* _TO DO_
Your answer should be the lines of the listing that contain the word "href".

- - - - - - -

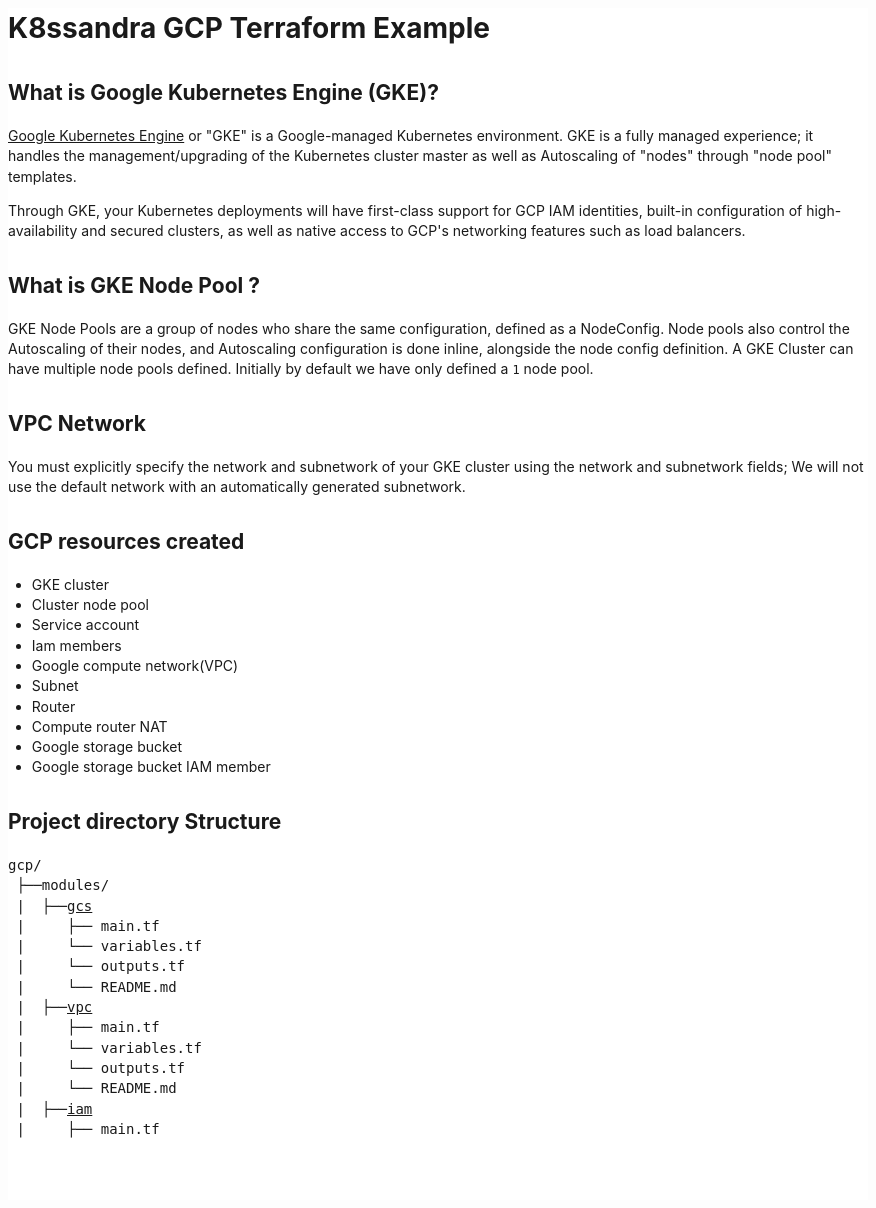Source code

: # K8ssandra GCP Terraform Example

## What is Google Kubernetes Engine (GKE)?
[Google Kubernetes Engine](https://cloud.google.com/kubernetes-engine) or "GKE" is a Google-managed Kubernetes environment. GKE is a fully managed experience; it handles the management/upgrading of the Kubernetes cluster master as well as Autoscaling of "nodes" through "node pool" templates.

Through GKE, your Kubernetes deployments will have first-class support for GCP IAM identities, built-in configuration of high-availability and secured clusters, as well as native access to GCP's networking features such as load balancers.

## What is GKE Node Pool ?
GKE Node Pools are a group of nodes who share the same configuration, defined as a NodeConfig. Node pools also control the Autoscaling of their nodes, and Autoscaling configuration is done inline, alongside the node config definition. A GKE Cluster can have multiple node pools defined. Initially by default we have only defined a `1` node pool. 

## VPC Network 
You must explicitly specify the network and subnetwork of your GKE cluster using the network and subnetwork fields; We will not use the default network with an automatically generated subnetwork.


## GCP resources created
* GKE cluster
* Cluster node pool
* Service account 
* Iam members 
* Google compute network(VPC)
* Subnet
* Router
* Compute router NAT
* Google storage bucket
* Google storage bucket IAM member


## Project directory Structure
<pre>
gcp/
 ├──modules/
 |  ├──<a href="modules/gcs/README.md">gcs</a>
 |     ├── main.tf 
 |     └── variables.tf 
 |     └── outputs.tf 
 |     └── README.md 
 |  ├──<a href="modules/vpc/README.md">vpc</a>
 |     ├── main.tf 
 |     └── variables.tf 
 |     └── outputs.tf 
 |     └── README.md 
 |  ├──<a href="modules/iam/README.md">iam</a>
 |     ├── main.tf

- - - - - - -

* _TASK ANSWER_
 |  ├──<a href="modules/gcs/README.md">gcs</a>
 |  ├──<a href="modules/vpc/README.md">vpc</a>
 |  ├──<a href="modules/iam/README.md">iam</a>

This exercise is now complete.